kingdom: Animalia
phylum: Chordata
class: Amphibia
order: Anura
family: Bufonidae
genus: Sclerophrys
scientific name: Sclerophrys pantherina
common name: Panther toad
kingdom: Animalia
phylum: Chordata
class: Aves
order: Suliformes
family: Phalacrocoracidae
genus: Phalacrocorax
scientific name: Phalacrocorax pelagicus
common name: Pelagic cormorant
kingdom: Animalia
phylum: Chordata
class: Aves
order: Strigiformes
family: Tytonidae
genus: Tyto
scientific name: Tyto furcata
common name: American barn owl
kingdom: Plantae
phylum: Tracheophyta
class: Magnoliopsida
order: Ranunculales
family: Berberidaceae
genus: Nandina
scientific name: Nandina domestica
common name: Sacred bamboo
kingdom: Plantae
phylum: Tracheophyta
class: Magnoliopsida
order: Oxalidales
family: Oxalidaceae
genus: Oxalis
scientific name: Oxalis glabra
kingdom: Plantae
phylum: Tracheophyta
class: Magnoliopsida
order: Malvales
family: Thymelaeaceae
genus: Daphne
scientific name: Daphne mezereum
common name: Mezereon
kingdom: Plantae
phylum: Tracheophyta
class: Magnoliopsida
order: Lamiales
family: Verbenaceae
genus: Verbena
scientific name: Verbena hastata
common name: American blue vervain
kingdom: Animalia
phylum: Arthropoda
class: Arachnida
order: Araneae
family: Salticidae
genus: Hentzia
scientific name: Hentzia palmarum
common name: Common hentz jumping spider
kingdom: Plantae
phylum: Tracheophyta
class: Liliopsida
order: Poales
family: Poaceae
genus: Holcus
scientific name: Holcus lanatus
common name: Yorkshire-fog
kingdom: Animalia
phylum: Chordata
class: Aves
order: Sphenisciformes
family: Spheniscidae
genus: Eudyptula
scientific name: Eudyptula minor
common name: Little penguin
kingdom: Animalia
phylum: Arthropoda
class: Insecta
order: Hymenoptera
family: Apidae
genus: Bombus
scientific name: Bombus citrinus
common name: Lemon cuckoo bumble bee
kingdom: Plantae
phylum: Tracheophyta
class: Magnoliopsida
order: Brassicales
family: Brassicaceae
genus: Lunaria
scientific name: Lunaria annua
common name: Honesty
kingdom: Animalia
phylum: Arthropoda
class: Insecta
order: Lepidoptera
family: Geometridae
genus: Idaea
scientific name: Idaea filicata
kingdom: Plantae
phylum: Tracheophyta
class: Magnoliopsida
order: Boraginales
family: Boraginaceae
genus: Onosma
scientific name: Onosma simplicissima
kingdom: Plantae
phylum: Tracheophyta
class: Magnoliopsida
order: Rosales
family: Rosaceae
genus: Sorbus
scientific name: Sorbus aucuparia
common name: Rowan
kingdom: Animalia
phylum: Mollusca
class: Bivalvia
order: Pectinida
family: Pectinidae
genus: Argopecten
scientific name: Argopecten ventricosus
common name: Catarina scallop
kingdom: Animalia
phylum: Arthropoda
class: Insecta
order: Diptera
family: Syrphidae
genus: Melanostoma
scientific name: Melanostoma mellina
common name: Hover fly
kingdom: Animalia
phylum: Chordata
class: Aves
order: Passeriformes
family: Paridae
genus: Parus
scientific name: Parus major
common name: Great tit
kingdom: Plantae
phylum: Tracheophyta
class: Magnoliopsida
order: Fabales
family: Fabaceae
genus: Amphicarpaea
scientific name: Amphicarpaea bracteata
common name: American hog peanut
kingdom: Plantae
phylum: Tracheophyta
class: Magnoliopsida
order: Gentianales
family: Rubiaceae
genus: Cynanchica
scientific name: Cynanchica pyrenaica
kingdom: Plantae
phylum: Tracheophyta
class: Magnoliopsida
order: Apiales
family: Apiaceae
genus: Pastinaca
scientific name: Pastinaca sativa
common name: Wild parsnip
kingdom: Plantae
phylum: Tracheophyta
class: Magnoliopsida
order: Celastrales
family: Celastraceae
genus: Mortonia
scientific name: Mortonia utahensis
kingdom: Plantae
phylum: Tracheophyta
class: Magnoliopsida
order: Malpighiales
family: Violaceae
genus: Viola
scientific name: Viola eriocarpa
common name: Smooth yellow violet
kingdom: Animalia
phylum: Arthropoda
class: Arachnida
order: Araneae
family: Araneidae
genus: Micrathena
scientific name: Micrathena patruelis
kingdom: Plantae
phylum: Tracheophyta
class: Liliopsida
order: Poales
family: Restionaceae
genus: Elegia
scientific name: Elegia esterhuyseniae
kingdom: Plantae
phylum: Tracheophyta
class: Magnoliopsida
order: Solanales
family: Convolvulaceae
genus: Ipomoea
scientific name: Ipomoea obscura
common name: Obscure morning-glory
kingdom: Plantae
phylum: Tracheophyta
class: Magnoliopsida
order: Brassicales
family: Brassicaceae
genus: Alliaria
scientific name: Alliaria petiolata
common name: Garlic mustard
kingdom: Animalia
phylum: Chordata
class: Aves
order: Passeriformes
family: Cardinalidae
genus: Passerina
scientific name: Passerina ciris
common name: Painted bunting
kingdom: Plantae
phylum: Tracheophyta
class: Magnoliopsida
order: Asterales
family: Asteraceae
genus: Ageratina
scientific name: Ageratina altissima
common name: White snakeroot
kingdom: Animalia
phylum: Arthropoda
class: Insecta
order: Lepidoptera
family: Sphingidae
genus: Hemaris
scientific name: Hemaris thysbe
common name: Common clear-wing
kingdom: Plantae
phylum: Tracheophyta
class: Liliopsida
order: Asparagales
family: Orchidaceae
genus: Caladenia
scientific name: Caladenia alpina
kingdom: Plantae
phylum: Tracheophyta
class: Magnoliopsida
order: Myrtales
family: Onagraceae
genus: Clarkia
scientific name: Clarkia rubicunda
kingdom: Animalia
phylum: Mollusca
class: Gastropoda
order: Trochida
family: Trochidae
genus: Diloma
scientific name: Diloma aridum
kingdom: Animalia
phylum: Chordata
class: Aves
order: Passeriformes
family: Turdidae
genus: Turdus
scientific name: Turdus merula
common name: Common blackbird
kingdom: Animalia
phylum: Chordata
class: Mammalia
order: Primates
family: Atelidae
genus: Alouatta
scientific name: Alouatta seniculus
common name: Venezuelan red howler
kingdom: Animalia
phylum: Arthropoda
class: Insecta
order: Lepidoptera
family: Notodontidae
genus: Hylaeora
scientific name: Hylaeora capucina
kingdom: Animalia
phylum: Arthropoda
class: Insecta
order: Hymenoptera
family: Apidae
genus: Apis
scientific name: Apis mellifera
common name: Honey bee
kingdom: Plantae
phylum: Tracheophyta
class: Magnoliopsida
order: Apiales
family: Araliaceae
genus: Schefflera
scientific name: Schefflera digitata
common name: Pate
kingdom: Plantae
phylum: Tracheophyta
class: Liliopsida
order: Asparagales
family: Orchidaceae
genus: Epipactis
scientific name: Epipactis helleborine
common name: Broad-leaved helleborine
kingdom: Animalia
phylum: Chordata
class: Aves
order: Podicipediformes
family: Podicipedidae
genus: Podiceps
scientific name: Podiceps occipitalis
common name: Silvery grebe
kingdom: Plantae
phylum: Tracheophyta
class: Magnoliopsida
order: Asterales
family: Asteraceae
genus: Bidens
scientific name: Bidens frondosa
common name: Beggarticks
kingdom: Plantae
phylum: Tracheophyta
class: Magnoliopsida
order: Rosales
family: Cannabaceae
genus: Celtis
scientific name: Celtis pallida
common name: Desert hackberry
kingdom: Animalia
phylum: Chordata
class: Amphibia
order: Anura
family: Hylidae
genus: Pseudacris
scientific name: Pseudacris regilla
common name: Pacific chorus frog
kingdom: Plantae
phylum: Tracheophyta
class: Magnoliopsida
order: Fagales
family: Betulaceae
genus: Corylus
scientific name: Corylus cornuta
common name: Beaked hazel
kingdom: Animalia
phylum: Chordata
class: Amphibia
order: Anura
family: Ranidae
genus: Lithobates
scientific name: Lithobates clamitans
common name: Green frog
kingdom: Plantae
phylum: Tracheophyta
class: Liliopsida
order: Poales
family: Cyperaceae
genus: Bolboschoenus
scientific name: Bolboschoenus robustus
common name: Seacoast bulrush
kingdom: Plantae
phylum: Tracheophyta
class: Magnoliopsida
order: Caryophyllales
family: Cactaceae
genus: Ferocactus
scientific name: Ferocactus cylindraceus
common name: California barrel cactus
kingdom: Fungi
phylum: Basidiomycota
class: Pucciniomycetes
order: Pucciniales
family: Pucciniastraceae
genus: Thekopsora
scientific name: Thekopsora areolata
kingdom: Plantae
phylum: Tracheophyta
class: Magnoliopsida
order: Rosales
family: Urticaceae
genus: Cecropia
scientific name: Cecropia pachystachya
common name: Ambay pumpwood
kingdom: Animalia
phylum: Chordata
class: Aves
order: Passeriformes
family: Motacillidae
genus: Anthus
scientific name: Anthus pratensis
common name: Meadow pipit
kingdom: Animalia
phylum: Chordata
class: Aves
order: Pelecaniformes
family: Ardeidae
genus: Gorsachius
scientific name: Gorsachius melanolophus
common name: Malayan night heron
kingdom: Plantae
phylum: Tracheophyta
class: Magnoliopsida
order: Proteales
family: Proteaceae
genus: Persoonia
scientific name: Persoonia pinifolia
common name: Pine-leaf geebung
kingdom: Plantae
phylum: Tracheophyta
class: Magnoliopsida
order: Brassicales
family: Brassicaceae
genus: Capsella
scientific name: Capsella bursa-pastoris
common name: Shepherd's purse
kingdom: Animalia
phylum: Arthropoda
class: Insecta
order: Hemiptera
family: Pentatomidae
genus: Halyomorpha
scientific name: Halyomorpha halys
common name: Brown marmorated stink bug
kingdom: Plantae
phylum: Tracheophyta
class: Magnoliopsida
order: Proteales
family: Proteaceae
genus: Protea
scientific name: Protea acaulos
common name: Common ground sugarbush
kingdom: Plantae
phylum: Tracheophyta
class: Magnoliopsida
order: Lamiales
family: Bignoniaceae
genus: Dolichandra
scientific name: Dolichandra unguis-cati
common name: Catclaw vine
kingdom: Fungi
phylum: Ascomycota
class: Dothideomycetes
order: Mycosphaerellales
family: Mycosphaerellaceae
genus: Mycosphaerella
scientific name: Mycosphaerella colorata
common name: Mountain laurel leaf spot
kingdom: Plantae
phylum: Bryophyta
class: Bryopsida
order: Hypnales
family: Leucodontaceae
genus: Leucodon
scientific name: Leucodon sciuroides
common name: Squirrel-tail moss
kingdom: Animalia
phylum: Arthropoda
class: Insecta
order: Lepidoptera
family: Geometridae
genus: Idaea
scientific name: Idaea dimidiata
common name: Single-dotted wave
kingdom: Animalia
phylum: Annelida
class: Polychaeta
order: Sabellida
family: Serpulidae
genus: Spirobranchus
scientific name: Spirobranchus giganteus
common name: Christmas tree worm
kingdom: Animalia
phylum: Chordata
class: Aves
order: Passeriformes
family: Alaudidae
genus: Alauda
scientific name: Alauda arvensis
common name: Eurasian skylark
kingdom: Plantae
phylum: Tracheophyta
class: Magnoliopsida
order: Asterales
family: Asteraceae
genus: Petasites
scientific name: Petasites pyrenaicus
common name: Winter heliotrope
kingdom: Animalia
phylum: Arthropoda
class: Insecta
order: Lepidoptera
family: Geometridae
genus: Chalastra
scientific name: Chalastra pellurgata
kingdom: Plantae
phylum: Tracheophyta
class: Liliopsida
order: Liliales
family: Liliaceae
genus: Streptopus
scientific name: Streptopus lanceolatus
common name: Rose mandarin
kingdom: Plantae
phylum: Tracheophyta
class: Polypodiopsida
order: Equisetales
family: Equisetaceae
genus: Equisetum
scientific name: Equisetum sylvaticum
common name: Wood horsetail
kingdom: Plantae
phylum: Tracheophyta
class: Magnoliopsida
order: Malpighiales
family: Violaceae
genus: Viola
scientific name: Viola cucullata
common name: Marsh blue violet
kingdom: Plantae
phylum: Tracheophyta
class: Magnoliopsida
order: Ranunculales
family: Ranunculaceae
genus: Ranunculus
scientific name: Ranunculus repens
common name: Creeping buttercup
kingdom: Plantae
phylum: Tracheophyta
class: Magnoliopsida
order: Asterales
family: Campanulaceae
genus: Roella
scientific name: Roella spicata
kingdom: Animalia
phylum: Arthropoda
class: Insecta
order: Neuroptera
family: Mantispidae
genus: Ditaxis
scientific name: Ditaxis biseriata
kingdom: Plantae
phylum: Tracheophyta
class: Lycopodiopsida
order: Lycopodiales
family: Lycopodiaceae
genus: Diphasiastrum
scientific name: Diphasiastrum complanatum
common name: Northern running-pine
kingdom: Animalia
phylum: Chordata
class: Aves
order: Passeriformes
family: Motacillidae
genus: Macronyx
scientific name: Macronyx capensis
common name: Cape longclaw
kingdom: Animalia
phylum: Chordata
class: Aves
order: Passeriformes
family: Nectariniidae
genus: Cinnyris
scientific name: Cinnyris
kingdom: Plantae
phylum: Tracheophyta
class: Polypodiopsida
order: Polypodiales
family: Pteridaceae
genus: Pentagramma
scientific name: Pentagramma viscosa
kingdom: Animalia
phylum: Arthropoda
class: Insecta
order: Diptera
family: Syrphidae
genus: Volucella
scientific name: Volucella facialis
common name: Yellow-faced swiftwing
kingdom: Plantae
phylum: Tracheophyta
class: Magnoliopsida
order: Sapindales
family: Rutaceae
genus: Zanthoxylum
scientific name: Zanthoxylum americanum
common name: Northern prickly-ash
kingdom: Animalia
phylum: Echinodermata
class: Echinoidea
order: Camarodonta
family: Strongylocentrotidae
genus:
---+---
WHAT TO WORK ON - Render the lines of the records above as a numbered list, starting at the line that contains "family: Atelidae" and ending at the line that contains "scientific name: Pseudacris regilla", both included. Leave out any blank lines.

PROBLEM SOLUTION -
1. family: Atelidae
2. genus: Alouatta
3. scientific name: Alouatta seniculus
4. common name: Venezuelan red howler
5. kingdom: Animalia
6. phylum: Arthropoda
7. class: Insecta
8. order: Lepidoptera
9. family: Notodontidae
10. genus: Hylaeora
11. scientific name: Hylaeora capucina
12. kingdom: Animalia
13. phylum: Arthropoda
14. class: Insecta
15. order: Hymenoptera
16. family: Apidae
17. genus: Apis
18. scientific name: Apis mellifera
19. common name: Honey bee
20. kingdom: Plantae
21. phylum: Tracheophyta
22. class: Magnoliopsida
23. order: Apiales
24. family: Araliaceae
25. genus: Schefflera
26. scientific name: Schefflera digitata
27. common name: Pate
28. kingdom: Plantae
29. phylum: Tracheophyta
30. class: Liliopsida
31. order: Asparagales
32. family: Orchidaceae
33. genus: Epipactis
34. scientific name: Epipactis helleborine
35. common name: Broad-leaved helleborine
36. kingdom: Animalia
37. phylum: Chordata
38. class: Aves
39. order: Podicipediformes
40. family: Podicipedidae
41. genus: Podiceps
42. scientific name: Podiceps occipitalis
43. common name: Silvery grebe
44. kingdom: Plantae
45. phylum: Tracheophyta
46. class: Magnoliopsida
47. order: Asterales
48. family: Asteraceae
49. genus: Bidens
50. scientific name: Bidens frondosa
51. common name: Beggarticks
52. kingdom: Plantae
53. phylum: Tracheophyta
54. class: Magnoliopsida
55. order: Rosales
56. family: Cannabaceae
57. genus: Celtis
58. scientific name: Celtis pallida
59. common name: Desert hackberry
60. kingdom: Animalia
61. phylum: Chordata
62. class: Amphibia
63. order: Anura
64. family: Hylidae
65. genus: Pseudacris
66. scientific name: Pseudacris regilla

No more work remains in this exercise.